A ICW conta com uma infraestrutura invejável: centenas de marinas, milhares de vagas náuticas, estações de abastecimento, oficinas, píeres flutuantes, sinalização exemplar e dezenas de pontes móveis que se abrem em horários programados para a passagem de veleiros e embarcações com superestrutura elevada. O tráfego náutico é intenso, especialmente durante as estações de migração de embarcações entre o norte e o sul dos EUA. Ainda assim, as águas do sistema permanecem limpas e bem preservadas, abrigando rica biodiversidade. Em muitos trechos, especialmente na Flórida, é comum avistar manatees — os peixes-boi americanos — protegidos por legislação ambiental rigorosa, que impõe zonas de velocidade reduzida para evitar colisões.

A construção da ICW exigiu grandes obras de dragagem ao longo do século XX, e o volume de sedimentos retirado foi amplamente reaproveitado. Muitas cidades litorâneas transformaram o chamado “bota-fora” em terrenos residenciais náuticos, criando bairros planejados com canais internos navegáveis. Fort Lauderdale é o exemplo mais notório: uma cidade recortada por canais onde as casas têm garagem para o carro na frente e trapiche para o barco nos fundos. Esse modelo de urbanismo náutico transformou regiões inteiras em verdadeiros paraísos de integração entre vida residencial, mobilidade aquaviária e turismo sustentável.

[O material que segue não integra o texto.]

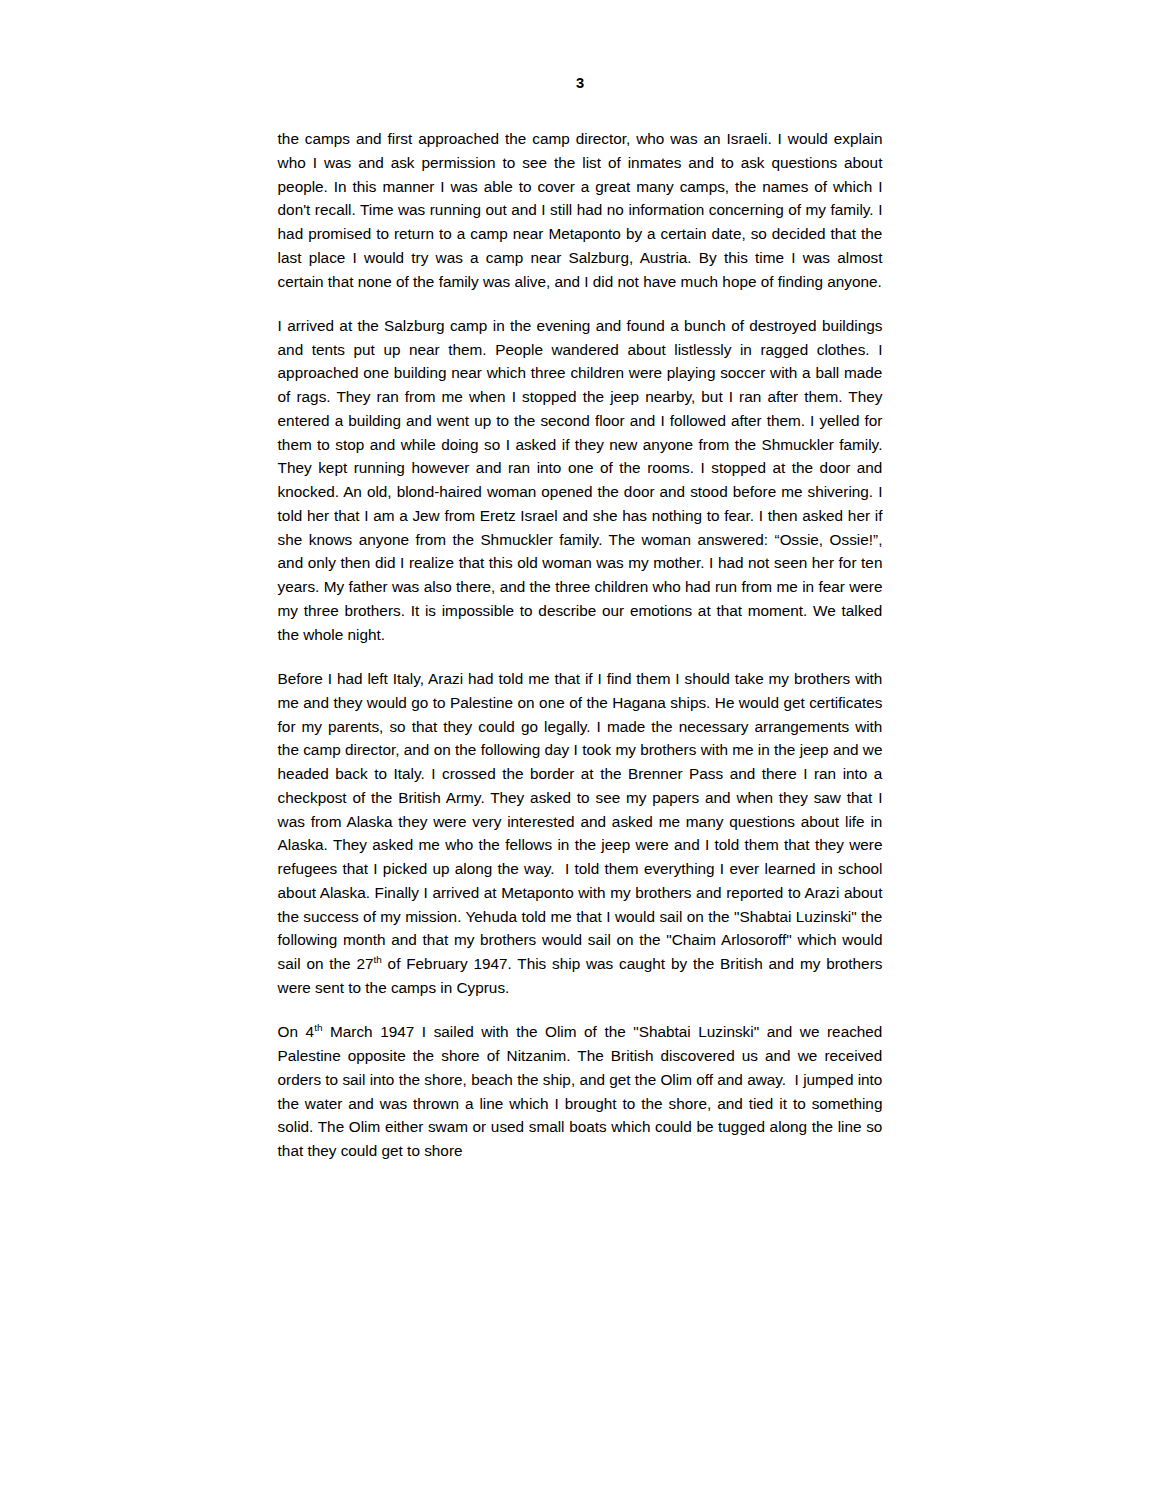3
the camps and first approached the camp director, who was an Israeli. I would explain who I was and ask permission to see the list of inmates and to ask questions about people. In this manner I was able to cover a great many camps, the names of which I don't recall. Time was running out and I still had no information concerning of my family. I had promised to return to a camp near Metaponto by a certain date, so decided that the last place I would try was a camp near Salzburg, Austria. By this time I was almost certain that none of the family was alive, and I did not have much hope of finding anyone.
I arrived at the Salzburg camp in the evening and found a bunch of destroyed buildings and tents put up near them. People wandered about listlessly in ragged clothes. I approached one building near which three children were playing soccer with a ball made of rags. They ran from me when I stopped the jeep nearby, but I ran after them. They entered a building and went up to the second floor and I followed after them. I yelled for them to stop and while doing so I asked if they new anyone from the Shmuckler family. They kept running however and ran into one of the rooms. I stopped at the door and knocked. An old, blond-haired woman opened the door and stood before me shivering. I told her that I am a Jew from Eretz Israel and she has nothing to fear. I then asked her if she knows anyone from the Shmuckler family. The woman answered: “Ossie, Ossie!”, and only then did I realize that this old woman was my mother. I had not seen her for ten years. My father was also there, and the three children who had run from me in fear were my three brothers. It is impossible to describe our emotions at that moment. We talked the whole night.
Before I had left Italy, Arazi had told me that if I find them I should take my brothers with me and they would go to Palestine on one of the Hagana ships. He would get certificates for my parents, so that they could go legally. I made the necessary arrangements with the camp director, and on the following day I took my brothers with me in the jeep and we headed back to Italy. I crossed the border at the Brenner Pass and there I ran into a checkpost of the British Army. They asked to see my papers and when they saw that I was from Alaska they were very interested and asked me many questions about life in Alaska. They asked me who the fellows in the jeep were and I told them that they were refugees that I picked up along the way. I told them everything I ever learned in school about Alaska. Finally I arrived at Metaponto with my brothers and reported to Arazi about the success of my mission. Yehuda told me that I would sail on the "Shabtai Luzinski" the following month and that my brothers would sail on the "Chaim Arlosoroff" which would sail on the 27th of February 1947. This ship was caught by the British and my brothers were sent to the camps in Cyprus.
On 4th March 1947 I sailed with the Olim of the "Shabtai Luzinski" and we reached Palestine opposite the shore of Nitzanim. The British discovered us and we received orders to sail into the shore, beach the ship, and get the Olim off and away. I jumped into the water and was thrown a line which I brought to the shore, and tied it to something solid. The Olim either swam or used small boats which could be tugged along the line so that they could get to shore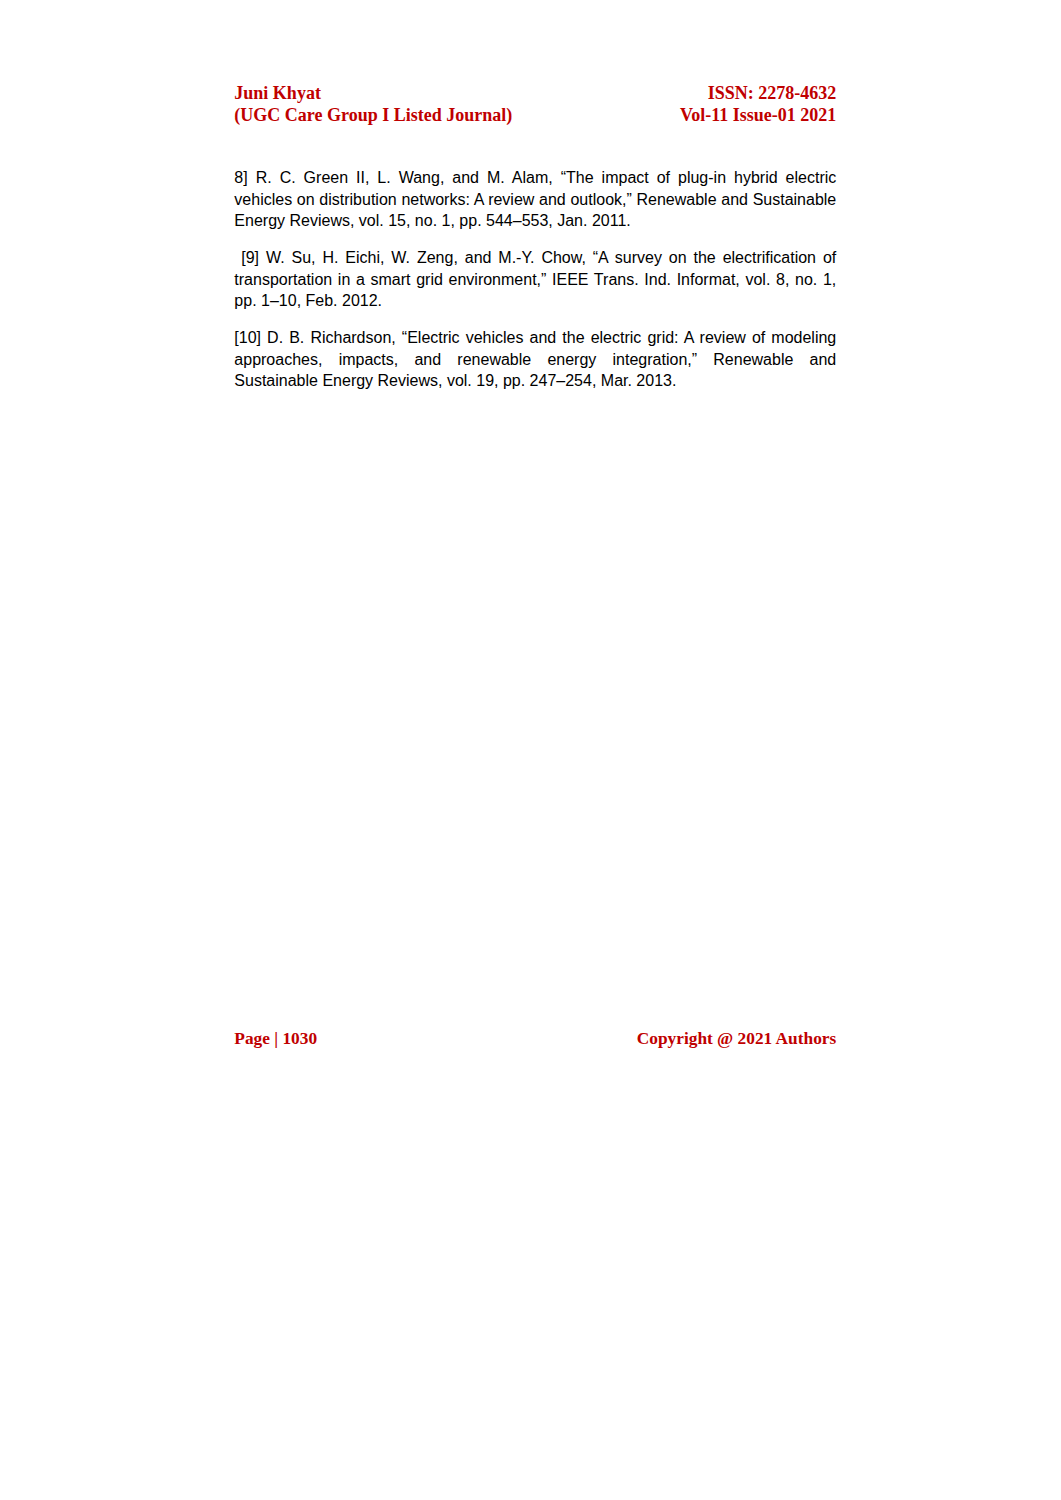Juni Khyat (UGC Care Group I Listed Journal)
ISSN: 2278-4632 Vol-11 Issue-01 2021
8] R. C. Green II, L. Wang, and M. Alam, “The impact of plug-in hybrid electric vehicles on distribution networks: A review and outlook,” Renewable and Sustainable Energy Reviews, vol. 15, no. 1, pp. 544–553, Jan. 2011.
[9] W. Su, H. Eichi, W. Zeng, and M.-Y. Chow, “A survey on the electrification of transportation in a smart grid environment,” IEEE Trans. Ind. Informat, vol. 8, no. 1, pp. 1–10, Feb. 2012.
[10] D. B. Richardson, “Electric vehicles and the electric grid: A review of modeling approaches, impacts, and renewable energy integration,” Renewable and Sustainable Energy Reviews, vol. 19, pp. 247–254, Mar. 2013.
Page | 1030
Copyright @ 2021 Authors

No Brasil, o Império sonhou com algo semelhante. Em 1879, nasceu a proposta do Canal Príncipe Dom Afonso, rebatizado na República como Grande Canal de Laguna a Porto Alegre. A ideia era conectar as lagoas e rios do litoral sul do Brasil, permitindo uma hidrovia contínua entre Santa Catarina e o Rio Grande do Sul, com um ramal interligando ao sistema do Prata. O engenheiro e vice-governador Polidoro Olavo de São Thiago dedicou parte de sua vida ao projeto, mas faleceu em 1916 após contrair malária durante estudos de campo no sistema lagunar. Ainda assim, entre 1908 e 1920, o governo catarinense executou o trecho entre Laguna e Jaguaruna, reduzindo deslocamentos que antes levavam até 12 dias para apenas 16 horas de navegação. O restante da hidrovia, no entanto, jamais saiu do papel.

Com satélites, batimetria digital, georreferenciamento, legislação moderna e dragas de precisão, o Brasil poderia hoje desenvolver uma rede de hidrovias costeiras de alta eficiência, integrando turismo, transporte de passageiros, logística leve e valorização imobiliária sustentável. Mas o que se vê, infelizmente, é a timidez administrativa diante de pressões ideológicas mal disfarçadas de ambientalismo técnico. Sobram homens públicos temerosos de enfrentar o discurso pseudocientífico de grupos que se opõem sistematicamente a qualquer projeto estruturante, mesmo quando devidamente licenciado e com evidente interesse público. Faltam, com raras exceções, homens destemidos e de forte mentalidade marítima como Polidoro Olavo – engenheiro, político e jornalista que lutou até a morte pela hidrovia sulista, após ter dedicado a vida a portos, ferrovias, estradas, ao transporte público e ao carvão mineral catarinense.